Aside from more typical sibling rivalries like those of Ferris and Jeanie, Henry and I have battled with the specific complexities of having a twin — namely, always having a direct point of comparison. Growing up with a sibling the same age invites parallels to be drawn by our parents, peers and, most unavoidably, ourselves. For many sets of twins, there is a pressure to be perceived as distinct and independent from your counterpart, but Henry and I have never struggled to solidify our separate identities.
In fact, we have made active strides to maintain this distinction, and any resentment that resulted only reflects our mutual admiration for the things that our twin is but we are not. Although we were not referred to as “the twins” growing up, our acute awareness of an invisible bond fostered the fear of similarity, or worse, the disappointment that comes with comparison. Time, however, has marked this fear as unfounded, and the tensions of expectation have evolved to encourage celebration for the other’s accomplishments rather than competition.

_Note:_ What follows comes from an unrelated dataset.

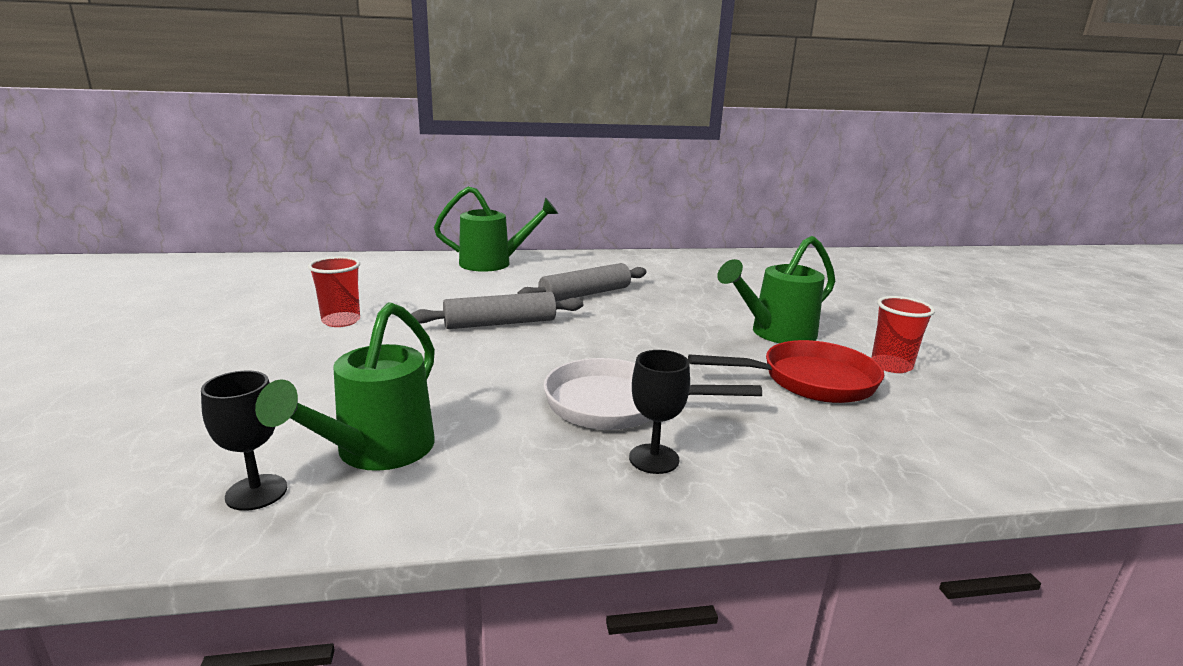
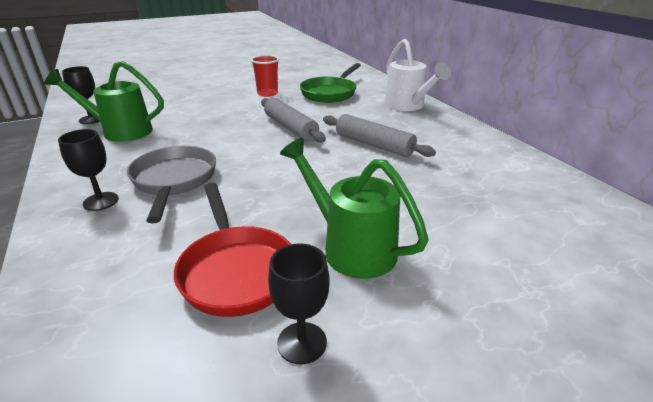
camera: 75 degrees right, 10 degrees up
green watering can [434,186,558,272] -> white watering can [384,39,451,111]
white pan [543,358,762,430] -> grey pan [127,145,216,223]
red cup [871,296,935,373] -> black goblet [268,243,330,364]
none -> green pan [300,63,361,103]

As we continue to more concretely understand who we are as individuals, we begin to find out more about each other — age has brought with it a priceless recognition that in seeing things through each other’s eyes we are able to learn more about ourselves. I have grown to view Henry’s triumphs as triumphs of my own, and this sentiment is shared. The comparisons that used to feel inherently bitter have become rewarding.
As twins, we were given the gift of living separate lives that enable us to grasp the world through our respective experiences, and these experiences have proven to be wonderfully different. Through Henry, I have learned that cold cuts are not as scary as I once imagined, that designating time to spend camping, skiing or surfing is unarguably fulfilling, that Chinese history — his course of study at school — is more captivating when he tells it and that chuckling when my buttons are pushed makes life all the more pleasant. While seeing twins at the University often fills me with envy, I am ultimately grateful for the dissimilarities of our paths — it is in the dissimilarities that I connect with my twin and with the world.